Dostum, an ethnic Uzbek who led a personal army fighting the Taliban regime before the 2001 U.S. military intervention and who is accused by rights groups of involvement in war crimes, joined the political mainstream last year as President Ashraf Ghani’s running mate.
He traded the new suit for a military uniform last month to accompany the army and armed villagers fighting an offensive by the Islamists in his northern heartland.
Dostum’s armored vehicle was moving in a convoy along a remote highway in the province of Faryab when 20 militants opened fire, said police chief Subhan Qul, who was in the convoy. Dostum’s vehicle was hit several times by shots in the gunfight that followed, Afghan media reported.
“As a result of almost three hours of fighting at least four Taliban are killed and 13 are captured alive,” an official from Dostum’s media office said. Earlier a spokesman said eight militants died. There were no initial reports of casualties among the security forces.
Afghan forces are largely fighting the Taliban alone for the first time this year after all but a rump of foreign coalition soldiers left the country last year.

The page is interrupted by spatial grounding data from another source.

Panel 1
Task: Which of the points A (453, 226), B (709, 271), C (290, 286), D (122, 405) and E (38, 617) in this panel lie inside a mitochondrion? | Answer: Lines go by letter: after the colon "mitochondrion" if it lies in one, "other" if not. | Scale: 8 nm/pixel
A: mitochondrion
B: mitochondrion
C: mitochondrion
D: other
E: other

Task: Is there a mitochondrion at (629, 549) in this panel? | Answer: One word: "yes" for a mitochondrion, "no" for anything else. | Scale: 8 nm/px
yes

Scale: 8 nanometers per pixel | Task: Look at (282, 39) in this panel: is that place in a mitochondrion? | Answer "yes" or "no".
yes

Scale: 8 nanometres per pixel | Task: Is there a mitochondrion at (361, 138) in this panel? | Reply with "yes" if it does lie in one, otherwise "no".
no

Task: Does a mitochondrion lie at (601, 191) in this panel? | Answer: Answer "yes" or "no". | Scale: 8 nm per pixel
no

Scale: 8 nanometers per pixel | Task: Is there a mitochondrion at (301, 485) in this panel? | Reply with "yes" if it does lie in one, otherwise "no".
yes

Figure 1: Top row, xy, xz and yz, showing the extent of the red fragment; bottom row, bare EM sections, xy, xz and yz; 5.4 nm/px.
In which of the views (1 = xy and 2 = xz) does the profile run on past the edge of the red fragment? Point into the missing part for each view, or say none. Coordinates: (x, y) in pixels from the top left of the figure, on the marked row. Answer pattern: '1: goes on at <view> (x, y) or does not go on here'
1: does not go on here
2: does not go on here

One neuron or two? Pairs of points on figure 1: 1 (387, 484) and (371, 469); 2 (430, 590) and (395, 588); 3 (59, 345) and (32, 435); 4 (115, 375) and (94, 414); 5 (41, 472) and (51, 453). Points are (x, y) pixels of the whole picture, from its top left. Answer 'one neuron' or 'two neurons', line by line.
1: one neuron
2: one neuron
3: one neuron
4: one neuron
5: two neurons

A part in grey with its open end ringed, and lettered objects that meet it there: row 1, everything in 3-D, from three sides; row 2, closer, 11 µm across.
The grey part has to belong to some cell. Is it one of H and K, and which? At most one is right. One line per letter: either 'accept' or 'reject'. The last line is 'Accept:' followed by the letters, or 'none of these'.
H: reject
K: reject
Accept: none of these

The insurgents have made advances in the north and south but struggled to hold territory.
Dostum has been itching to take the fight to the Taliban for months, but has had to tread carefully because of concerns by Ghani that his return to the front lines would drag Afghanistan back into the chaos of the 1990s when militias waged civil war.
Dostum helped end Taliban rule at the start of the U.S. invasion but was accused by rights groups at the time of deliberately killing up to 2,000 Taliban prisoners in shipping containers. He denies this.
U.S.-led forces have spent $54 billion training a national Afghan army and police for a unified fight against the Taliban insurgents but many power brokers dating back decades retain personal bodyguard units and often arsenals.
Since Ghani forbade him from taking what Dostum said were his 9,000 armed men into battle, he has instead toured Faryab with local soldiers and police, boosting morale and claiming to have helped clear swathes of territory from the Taliban’s grip.
“Whether I command or don’t command, my presence will get things done,” the burly, moustachioed commander known by everyone as General Dostum said in a rare meeting with reporters in July.
“My presence will be felt. The police, the army know this very well. You will see – even the women will be throwing rocks at the Taliban,” he said, seated in a padded armchair at his pink-painted compound.